Mauro: “Al liceo di Gioia c’era uno squadrone molto forte, erano di Sammichele e Acquaviva; quando giocavano in campionato si combattevano le stesse persone con le quali il giorno dopo giocavi nella stessa squadra del liceo. Si impara molto con la pallavolo, non esiste che te la do vinta, tu forse vincerai, ma te la devi sudare”.

Michele: “Luigi Fedeli fu un grande nostro sostenitore”.

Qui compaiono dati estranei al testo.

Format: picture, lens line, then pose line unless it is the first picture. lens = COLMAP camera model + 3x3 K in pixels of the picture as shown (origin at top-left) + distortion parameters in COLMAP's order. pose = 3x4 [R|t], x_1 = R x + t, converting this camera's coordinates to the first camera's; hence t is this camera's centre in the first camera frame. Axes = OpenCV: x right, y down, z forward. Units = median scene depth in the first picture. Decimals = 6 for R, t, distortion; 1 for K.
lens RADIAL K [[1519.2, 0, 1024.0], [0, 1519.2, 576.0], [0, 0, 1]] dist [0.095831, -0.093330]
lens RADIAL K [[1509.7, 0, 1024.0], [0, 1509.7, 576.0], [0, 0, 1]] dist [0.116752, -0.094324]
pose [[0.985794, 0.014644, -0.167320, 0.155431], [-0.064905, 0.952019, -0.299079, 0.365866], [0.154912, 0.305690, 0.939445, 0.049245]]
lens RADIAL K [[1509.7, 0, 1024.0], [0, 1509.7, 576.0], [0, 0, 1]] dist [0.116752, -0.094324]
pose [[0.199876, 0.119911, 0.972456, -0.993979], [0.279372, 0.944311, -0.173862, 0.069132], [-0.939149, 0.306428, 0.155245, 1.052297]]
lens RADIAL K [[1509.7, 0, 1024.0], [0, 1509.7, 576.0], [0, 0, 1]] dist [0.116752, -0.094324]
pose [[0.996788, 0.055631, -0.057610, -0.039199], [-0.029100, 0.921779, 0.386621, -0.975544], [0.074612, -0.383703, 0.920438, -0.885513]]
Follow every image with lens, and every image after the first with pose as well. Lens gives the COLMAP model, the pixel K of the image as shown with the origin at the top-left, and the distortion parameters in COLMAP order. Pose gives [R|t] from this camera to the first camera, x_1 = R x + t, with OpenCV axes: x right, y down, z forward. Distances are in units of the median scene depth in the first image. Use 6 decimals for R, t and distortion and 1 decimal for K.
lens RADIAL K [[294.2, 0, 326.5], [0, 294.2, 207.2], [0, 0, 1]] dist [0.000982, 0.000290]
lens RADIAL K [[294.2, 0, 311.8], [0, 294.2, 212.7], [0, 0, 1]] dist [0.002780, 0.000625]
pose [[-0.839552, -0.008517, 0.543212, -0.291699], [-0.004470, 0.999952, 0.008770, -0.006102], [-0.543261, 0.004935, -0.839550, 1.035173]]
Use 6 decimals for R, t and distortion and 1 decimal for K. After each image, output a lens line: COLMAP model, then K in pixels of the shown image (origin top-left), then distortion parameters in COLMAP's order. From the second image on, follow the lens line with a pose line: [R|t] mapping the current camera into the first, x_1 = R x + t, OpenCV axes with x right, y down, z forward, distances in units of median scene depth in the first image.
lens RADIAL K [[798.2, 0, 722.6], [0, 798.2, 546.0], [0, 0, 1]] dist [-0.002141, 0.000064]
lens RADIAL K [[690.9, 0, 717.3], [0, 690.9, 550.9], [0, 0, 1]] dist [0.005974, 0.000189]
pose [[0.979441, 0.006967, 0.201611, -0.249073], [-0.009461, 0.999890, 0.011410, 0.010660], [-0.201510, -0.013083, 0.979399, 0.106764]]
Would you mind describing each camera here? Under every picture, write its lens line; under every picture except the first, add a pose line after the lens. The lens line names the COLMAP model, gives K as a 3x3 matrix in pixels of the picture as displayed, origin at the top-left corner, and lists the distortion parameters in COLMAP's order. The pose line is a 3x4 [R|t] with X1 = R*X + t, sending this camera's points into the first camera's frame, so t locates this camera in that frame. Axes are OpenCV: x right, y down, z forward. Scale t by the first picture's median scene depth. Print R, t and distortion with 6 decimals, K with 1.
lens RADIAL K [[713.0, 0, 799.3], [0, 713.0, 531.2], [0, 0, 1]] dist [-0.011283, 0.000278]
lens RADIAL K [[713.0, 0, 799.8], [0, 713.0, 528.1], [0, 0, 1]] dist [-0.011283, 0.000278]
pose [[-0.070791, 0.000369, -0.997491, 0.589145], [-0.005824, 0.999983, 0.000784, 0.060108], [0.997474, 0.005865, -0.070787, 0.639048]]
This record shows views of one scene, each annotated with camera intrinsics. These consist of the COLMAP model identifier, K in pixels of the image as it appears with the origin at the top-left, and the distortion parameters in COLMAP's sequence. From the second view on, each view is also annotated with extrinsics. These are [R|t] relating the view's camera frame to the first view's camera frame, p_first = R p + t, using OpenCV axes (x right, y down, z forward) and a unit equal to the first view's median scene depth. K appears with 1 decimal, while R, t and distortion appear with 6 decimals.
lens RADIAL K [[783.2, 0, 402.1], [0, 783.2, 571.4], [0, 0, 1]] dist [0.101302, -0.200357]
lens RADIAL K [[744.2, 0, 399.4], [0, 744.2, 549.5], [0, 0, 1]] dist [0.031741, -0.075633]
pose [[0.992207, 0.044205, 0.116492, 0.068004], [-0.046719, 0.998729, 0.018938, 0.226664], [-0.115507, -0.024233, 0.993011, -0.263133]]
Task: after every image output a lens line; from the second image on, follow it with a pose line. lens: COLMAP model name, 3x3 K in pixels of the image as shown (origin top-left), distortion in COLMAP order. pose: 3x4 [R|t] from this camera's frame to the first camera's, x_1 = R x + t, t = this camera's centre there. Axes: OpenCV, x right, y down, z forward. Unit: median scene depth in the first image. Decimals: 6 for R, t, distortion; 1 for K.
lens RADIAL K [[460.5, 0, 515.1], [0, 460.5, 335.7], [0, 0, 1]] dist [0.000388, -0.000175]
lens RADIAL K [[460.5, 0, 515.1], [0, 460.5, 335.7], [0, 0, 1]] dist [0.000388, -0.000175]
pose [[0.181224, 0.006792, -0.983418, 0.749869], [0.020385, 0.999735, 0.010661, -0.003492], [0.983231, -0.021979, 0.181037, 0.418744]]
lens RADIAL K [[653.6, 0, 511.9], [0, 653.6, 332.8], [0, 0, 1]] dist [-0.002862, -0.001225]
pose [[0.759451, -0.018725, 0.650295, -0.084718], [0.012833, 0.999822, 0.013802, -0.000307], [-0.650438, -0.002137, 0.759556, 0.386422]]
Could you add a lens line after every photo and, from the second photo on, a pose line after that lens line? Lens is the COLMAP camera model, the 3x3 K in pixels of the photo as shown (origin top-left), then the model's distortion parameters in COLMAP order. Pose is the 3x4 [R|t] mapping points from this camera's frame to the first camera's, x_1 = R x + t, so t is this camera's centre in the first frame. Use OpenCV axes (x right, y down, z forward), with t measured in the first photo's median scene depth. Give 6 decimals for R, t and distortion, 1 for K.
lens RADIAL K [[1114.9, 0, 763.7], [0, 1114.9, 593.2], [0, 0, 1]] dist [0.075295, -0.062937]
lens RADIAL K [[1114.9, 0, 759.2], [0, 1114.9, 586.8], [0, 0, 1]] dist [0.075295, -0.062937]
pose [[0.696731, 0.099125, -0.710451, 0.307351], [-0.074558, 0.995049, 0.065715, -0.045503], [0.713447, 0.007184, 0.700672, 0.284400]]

Michele Spinelli: “I ragazzi oltre alla voglia di far bene avevano addosso l’argento vivo. L’entusiasmo era alle stelle”. Gli comprò qualche pallone per allenarsi e mentre lui curava la preparazione atletica, Aurelio quella tecnica. “Fecero un ottimo campionato tanto da entusiasmare i sammichelini - continua Michelino - L’anno successivo arrivò Mimmo Alboreto e Gianfranco Milano, mancino potente. La squadra così era completa e tutti ci temevano. Così per due anni consecutivi fummo campioni regionali. Tutti si complimentavano per il successo. Quando la squadra raggiunse la serie C, lasciai ad altri il proseguo dell’attività, cosa che ereditò l’indimenticabile Luigi Fedeli, persona piena di entusiasmo e di amore verso quella creatura di squadra che avevo costruito. Sulla base di tale lavoro con i ragazzi si giunse al coronamento di un’impresa rimasta storica per la pallavolo di Sammichele, quando si laureò campione d’Italia dei giochi della Gioventù, battendo in finale la Panini Modena. La squadra era formata da Rocco Lassandro, Piero Spinelli, Nicola Liotino, Donato Massaro, Gianni Spinelli, Nicola Colapietro, Lello di Bari e Ciavarella”. È significativo chiudere con le parole di Michele, leader indiscusso di questa grandiosa esperienza sammichelina “senza esaltare nessuno, tutti hanno dato il meglio di sè, in campo e fuori, dando esempio ai più giovani che il sacrificio e l’abnegazione dà i suoi frutti, non a caso sono tutti ragazzi che hanno lasciato un bel ricordo e la vita li ha premiati tutti, tanto da potersi sentire orgogliosi di loro stessi e di quello che hanno fatto”.

Didascalia della foto:  Da sinistra: Peppino Pastore, Giovanni Bianco Maselli, Francesco Spinelli, Aurelio Tasso, Domenico Pastore, Lorenzo Netti, Mauro Magistro, Domenico Liotino, Tonino Fortunato, Giovanni Lotito, Mimì Costantiello (All.).